Aku dihantar pulang dengan mobil patroli. Semua rencanaku hancur berantakan. Rencana A, membunuh dengan serangan kilat. Kalau rencana A gagal aku ditangkap, aku akan ditahan bersama perampok itu. Maka giliran rencana B, berkelahi sampai mati di dalam sel. Lama sekali aku merasa jengkel pada diriku sendiri karena gagal melenyapkan seseorang setelah dia mengancam akan membunuhku. Apa daya. Sekarang rencana C dan D. Mungkin karena kurang perhitungan aku baru berhasil pada rencana E. Perampok itu tewas dihakimi massa di depan pasar Ngasem setelah tertangkap mencopet. Polisi menyita dompetku sebagai barang bukti kasus pencopetan itu.

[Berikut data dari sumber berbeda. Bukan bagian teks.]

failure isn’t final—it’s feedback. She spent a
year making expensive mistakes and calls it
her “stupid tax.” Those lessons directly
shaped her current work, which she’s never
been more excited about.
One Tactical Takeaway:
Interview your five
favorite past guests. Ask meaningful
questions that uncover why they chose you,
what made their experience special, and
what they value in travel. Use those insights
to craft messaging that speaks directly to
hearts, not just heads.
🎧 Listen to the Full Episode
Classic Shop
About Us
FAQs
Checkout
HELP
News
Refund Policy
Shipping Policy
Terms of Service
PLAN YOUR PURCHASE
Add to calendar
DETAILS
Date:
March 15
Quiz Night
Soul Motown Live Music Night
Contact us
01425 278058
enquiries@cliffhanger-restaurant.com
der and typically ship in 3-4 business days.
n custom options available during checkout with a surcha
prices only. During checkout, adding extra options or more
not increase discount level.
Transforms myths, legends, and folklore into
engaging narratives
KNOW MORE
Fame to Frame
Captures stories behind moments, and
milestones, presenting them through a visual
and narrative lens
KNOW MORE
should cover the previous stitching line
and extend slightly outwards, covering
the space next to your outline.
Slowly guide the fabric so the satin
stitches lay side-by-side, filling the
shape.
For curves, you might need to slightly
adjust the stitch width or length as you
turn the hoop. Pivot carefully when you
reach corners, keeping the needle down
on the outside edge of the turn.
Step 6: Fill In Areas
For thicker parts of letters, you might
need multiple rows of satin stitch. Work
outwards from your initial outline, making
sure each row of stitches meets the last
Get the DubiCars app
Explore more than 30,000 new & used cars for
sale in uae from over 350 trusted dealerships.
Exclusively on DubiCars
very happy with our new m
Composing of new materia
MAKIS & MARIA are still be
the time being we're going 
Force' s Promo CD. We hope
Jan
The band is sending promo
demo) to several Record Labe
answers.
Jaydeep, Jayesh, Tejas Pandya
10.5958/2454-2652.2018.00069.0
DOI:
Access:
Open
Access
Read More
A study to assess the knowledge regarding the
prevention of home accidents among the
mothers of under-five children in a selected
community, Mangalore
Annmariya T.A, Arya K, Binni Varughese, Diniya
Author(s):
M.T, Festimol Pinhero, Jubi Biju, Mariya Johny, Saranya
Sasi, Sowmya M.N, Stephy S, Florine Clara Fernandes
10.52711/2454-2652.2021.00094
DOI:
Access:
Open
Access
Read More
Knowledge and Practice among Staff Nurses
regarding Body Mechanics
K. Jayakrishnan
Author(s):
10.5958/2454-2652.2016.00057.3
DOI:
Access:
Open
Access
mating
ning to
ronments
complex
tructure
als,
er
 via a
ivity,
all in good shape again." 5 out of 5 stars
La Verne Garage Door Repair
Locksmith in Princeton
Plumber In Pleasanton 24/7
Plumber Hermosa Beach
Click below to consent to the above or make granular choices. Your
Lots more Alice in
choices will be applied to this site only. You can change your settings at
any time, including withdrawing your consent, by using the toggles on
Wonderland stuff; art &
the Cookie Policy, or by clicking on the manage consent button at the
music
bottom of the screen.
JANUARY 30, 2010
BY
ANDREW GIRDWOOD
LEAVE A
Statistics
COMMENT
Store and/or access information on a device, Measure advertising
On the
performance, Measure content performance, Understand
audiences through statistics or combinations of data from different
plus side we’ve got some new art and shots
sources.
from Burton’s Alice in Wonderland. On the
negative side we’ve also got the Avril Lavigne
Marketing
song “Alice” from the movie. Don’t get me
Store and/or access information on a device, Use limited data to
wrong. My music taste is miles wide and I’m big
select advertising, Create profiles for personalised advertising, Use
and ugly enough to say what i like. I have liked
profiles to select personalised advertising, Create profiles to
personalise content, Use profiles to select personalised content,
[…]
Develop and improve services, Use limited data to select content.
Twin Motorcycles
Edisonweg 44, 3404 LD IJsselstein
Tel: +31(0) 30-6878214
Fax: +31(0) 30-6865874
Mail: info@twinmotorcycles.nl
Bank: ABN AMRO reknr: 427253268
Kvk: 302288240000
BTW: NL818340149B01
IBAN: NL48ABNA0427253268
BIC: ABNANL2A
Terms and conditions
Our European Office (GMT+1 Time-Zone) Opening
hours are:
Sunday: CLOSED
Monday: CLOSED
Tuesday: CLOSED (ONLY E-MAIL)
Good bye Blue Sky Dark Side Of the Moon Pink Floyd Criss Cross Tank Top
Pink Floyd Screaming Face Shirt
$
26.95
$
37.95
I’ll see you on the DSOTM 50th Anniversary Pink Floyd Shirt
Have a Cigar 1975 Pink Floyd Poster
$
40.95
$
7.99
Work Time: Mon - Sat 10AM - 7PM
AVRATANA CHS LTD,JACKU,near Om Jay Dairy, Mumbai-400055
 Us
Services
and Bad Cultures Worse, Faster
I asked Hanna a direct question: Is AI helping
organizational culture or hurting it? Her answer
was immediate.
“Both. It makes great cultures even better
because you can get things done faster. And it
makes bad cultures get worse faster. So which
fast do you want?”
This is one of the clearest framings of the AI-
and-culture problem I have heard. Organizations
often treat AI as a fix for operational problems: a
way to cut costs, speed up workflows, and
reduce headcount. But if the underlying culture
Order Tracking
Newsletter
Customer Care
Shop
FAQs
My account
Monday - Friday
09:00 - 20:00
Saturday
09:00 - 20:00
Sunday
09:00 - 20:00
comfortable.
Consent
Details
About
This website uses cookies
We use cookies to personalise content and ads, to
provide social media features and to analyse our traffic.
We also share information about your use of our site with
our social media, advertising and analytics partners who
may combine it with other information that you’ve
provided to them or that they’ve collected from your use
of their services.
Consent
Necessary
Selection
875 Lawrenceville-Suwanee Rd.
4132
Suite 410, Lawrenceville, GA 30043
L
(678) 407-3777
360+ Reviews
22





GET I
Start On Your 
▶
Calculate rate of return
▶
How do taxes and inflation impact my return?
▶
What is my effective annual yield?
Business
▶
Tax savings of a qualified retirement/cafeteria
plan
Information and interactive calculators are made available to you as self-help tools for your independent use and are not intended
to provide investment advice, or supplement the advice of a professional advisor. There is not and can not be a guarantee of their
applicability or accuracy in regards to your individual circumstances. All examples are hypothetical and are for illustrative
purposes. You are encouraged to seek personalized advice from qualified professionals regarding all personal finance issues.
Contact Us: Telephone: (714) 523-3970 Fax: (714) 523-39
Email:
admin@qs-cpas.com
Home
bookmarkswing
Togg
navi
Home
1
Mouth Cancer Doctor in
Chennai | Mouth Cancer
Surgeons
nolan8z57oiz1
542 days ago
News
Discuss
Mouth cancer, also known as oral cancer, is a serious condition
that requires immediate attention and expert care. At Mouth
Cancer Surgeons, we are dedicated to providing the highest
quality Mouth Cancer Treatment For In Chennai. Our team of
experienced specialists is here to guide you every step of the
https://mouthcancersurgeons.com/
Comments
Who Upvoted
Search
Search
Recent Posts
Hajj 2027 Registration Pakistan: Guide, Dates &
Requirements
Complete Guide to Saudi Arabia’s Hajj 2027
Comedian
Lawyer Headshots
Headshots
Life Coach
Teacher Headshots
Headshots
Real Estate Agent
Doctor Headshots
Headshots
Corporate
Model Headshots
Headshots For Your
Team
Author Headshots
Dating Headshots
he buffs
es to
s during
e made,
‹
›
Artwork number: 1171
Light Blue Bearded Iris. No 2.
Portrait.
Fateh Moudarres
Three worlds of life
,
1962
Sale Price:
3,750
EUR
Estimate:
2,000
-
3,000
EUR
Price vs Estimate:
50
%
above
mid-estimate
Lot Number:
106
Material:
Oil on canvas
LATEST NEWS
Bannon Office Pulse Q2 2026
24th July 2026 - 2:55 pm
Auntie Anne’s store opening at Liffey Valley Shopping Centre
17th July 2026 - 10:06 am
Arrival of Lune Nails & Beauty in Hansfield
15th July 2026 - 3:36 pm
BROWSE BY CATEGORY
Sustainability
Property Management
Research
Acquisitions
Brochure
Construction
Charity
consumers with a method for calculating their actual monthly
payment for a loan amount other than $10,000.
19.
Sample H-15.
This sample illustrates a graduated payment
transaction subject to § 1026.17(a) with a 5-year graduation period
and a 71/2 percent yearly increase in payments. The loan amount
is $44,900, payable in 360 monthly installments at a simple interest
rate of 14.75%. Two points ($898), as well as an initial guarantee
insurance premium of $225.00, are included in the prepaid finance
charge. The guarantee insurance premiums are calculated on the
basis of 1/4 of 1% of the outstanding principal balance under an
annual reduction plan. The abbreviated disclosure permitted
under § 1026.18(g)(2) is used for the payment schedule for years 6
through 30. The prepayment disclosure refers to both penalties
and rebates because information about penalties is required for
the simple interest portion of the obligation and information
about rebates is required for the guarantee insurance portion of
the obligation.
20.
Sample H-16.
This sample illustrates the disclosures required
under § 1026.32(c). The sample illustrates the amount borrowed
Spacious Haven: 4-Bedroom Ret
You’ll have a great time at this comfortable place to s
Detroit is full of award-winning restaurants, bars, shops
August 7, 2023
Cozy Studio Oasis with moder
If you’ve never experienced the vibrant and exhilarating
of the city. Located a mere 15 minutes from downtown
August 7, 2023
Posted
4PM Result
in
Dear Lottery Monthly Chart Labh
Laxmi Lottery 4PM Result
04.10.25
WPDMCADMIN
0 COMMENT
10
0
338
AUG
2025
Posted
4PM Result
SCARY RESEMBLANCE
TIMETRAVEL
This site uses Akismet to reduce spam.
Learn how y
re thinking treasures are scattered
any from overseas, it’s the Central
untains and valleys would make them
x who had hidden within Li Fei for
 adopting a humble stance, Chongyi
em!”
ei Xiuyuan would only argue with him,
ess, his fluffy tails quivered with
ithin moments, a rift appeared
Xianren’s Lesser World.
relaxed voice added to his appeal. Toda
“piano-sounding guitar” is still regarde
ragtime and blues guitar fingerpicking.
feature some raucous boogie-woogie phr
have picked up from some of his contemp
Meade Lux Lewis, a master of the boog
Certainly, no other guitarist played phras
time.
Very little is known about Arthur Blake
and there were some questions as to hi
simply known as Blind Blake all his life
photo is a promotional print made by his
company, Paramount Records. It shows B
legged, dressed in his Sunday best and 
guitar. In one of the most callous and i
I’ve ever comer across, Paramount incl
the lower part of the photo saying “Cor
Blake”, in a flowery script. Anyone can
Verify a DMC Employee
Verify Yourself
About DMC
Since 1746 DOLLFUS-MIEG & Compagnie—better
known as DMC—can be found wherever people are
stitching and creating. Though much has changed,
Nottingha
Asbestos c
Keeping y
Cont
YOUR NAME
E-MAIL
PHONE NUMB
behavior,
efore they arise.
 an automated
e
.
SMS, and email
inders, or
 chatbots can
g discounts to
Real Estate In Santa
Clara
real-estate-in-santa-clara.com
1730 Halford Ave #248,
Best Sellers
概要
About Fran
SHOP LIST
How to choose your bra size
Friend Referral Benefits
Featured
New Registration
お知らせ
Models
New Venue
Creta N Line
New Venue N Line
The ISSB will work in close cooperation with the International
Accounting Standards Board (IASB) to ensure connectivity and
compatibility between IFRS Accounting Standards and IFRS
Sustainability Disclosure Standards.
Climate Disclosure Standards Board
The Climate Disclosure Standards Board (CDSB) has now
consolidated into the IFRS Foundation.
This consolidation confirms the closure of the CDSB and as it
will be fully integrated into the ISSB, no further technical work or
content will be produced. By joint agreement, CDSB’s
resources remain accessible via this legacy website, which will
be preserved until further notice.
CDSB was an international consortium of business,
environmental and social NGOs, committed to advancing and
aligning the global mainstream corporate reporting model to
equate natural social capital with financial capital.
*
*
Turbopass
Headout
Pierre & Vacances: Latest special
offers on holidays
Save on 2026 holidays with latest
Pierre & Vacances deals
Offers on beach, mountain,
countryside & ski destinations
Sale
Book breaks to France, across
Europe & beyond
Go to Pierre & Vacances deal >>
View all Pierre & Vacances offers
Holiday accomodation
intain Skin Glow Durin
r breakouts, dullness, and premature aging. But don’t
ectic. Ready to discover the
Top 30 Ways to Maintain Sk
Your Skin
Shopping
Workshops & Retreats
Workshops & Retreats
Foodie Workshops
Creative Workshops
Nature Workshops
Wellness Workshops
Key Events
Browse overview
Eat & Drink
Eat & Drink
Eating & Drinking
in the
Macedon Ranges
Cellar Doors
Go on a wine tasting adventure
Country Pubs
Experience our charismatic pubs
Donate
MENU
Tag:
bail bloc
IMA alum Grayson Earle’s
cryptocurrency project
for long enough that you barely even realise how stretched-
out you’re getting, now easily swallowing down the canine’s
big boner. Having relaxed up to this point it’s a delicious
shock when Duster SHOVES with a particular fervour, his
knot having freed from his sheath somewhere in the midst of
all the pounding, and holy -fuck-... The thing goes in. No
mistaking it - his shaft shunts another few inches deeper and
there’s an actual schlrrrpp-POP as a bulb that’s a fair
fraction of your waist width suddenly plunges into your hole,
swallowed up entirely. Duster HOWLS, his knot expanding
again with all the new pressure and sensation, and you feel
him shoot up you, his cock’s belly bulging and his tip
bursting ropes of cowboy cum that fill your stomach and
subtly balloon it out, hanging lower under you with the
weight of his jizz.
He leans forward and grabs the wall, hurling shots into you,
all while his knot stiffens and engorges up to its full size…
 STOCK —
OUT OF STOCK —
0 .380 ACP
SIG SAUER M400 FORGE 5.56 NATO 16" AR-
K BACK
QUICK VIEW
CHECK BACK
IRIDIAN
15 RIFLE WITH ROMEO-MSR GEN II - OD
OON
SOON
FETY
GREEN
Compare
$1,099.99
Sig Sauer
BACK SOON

Untuk apa aku berkeras merancang dan mewujudkan rencana-rencana itu? Balas dendam? Naluri manusia, akan dengan sendirinya menuntun setiap orang melakukan tindakan untuk memperkecil atau melenyapkan setiap jenis ancaman pada dirinya. Dengan segala cara. Maaf saja kalau caraku seperti itu. Sependek pengetahuanku tidak ada cara lain lebih efektif, ketika itu.
Aku menuliskan pengalaman ini sebagai peringatan pada orang-orang agar tidak mengintimidasi anak-anakku. Mereka anak-anakku, mewarisi sifat-sifat bawaan genetik dalam diriku. Mereka juga punya beragam media dan kesempatan luas mengembangkan sifat warisanku itu menjadi lebih baik dariku. Jadi, jangan pernah mengancam anak-anakku. Sekali saja seseorang mengintimidasi anak-anakku, minimal dia akan kerepotan seumur hidupnya. Atau nasibnya berakhir seperti copet di depan pasar Ngasem.